“Lo Stato Sociale” stavolta le canta alla sinistra. Lodo Guenzi: «Ha perso la sua anima»
Una band che fa dell’antifà la propria bandiera, con slogan – spesso verbalmente violenti – che ricalcano quelli degli anni ’70. Compagni duri e puri, si direbbe, con la falce e martello stampata nel dna. Stavolta però Lodo Guenzi, della band “Lo Stato sociale”, le canta alla sinistra. Nei prossimi mesi sarà protagonista di numerosi film per il grande schermo; tra questi “La California”. Nell’opera prima di Cinzia Bomoll interpreta Yuri il punk, sfoggiando una cresta piuttosto singolare. «Ci ho messo un po’ di tempo ad accettare la parte, perché non ero così d’accordo a farmi quella supercresta», dice intervistato dal quotidiano “La Ragione”. «Ho visto che c’era tanta Emilia, c’era tanta fine del comunismo».
Lodo Guenzi de “Lo Stato Sociale” e i giustizialisti
Guenzi è molto diretto nelle interviste e anche sui social network, nonostante l’immarcescibile politicamente corretto. Una moda abbastanza preoccupante a suo avviso, anche da un punto di vista meramente politico. Come detto, le canta alla sinistra: «I più suscettibili, i più dogmatici tra ciò che è bene e ciò che è male, i più giustizialisti sono diventati quelli della mia parte, di sinistra. Hanno regalato alla destra anche la libertà di espressione, solo che lei non sa che farsene e chiama in tribunale gli scrittori». Il riferimento è chiaro, come al solito è una lettura completamente di parte.
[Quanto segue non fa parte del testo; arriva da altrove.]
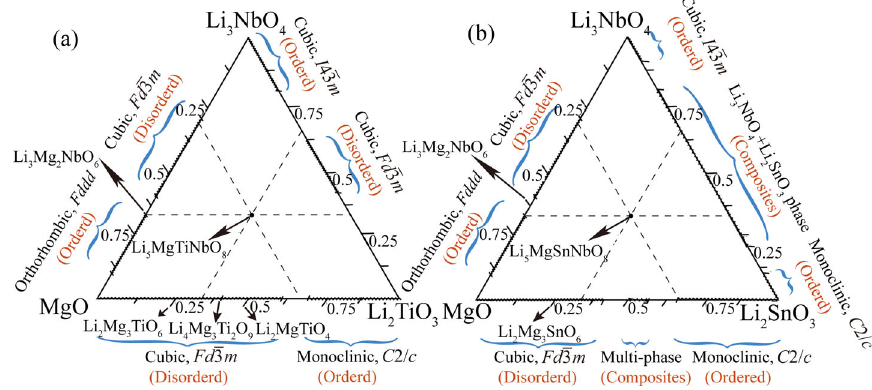
Fig. 11 Pseudo phase diagrams of (a) Li 2 TiO 3 –Li 3 NbO 4 –MgO and (b) Li 2 SnO 3 –Li 3 NbO 4 –MgO ternary systems. Reproduced with permission from Ref. [246], © Elsevier Ltd and Techna Group S.r.l. 2020.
Altri affondi sulla sinistra
Il frontman de “Lo Stato sociale continua a bacchettare la sinistra, che ha perso la sua vera anima. «La sinistra esiste solo se metti in dubbio i rapporti di forza economici. Non esiste nell’universo nessuna categoria discriminata che puoi proteggere con parole carine e non mettendo in discussione i rapporti economici che in qualche maniera creano profitto sulla loro debolezza».
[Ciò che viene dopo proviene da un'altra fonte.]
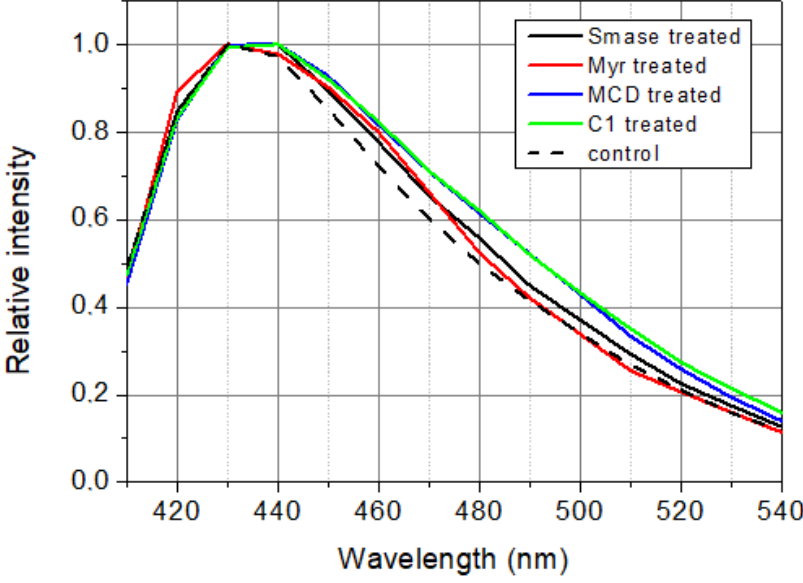
Figure 6. Calculated steady-state spectra of LAURDAN. λ ex = 369 nm.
La band, le sconfitte e il mercato
Tornando a Lo Stato Sociale, Guenzi non ha mai nascosto le sconfitte. Recentemente ha ammesso che la band si è fatta mangiare dal mercato: «Non mi riferivo solo a Lo Stato Sociale, ma alla sua generazione. Noi credevamo di dover fare dei numeri giganti fuori dal mercato, molto più grossi di quelli che in quel momento il mercato lo abitavano. E così era. Suonavamo nei Palasport nei momenti in cui chi era primo in classifica in radio non riempiva un club da cento persone».